»»

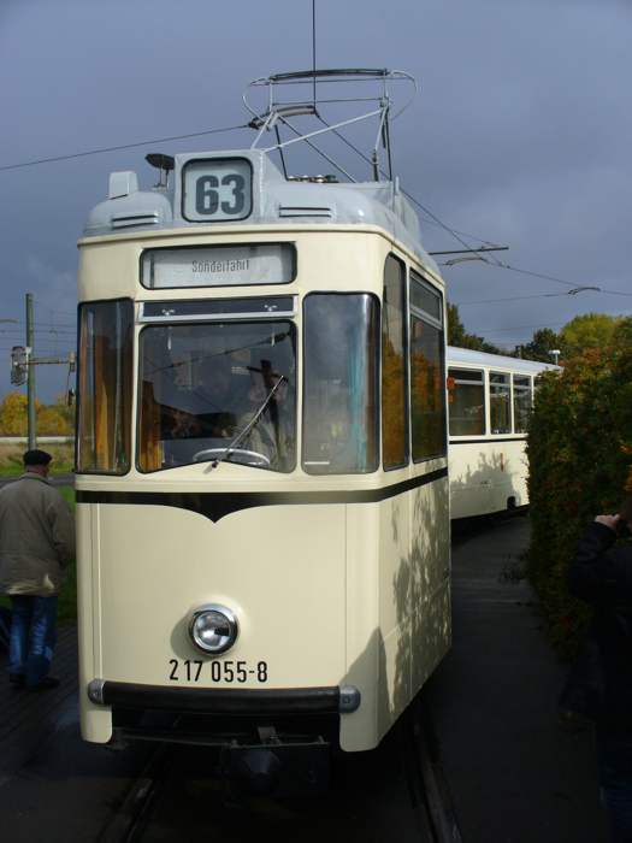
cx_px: 316
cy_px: 422
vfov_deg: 44.8
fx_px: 1022
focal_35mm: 42
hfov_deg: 34.3
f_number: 5.8
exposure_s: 1/400
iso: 80
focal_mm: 7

««

Task directions -
Restate, word for word, the final stretch of the entries above: the line containing "fx_px: 1022" and every line after it, up to and including the last.

Written answer -
fx_px: 1022
focal_35mm: 42
hfov_deg: 34.3
f_number: 5.8
exposure_s: 1/400
iso: 80
focal_mm: 7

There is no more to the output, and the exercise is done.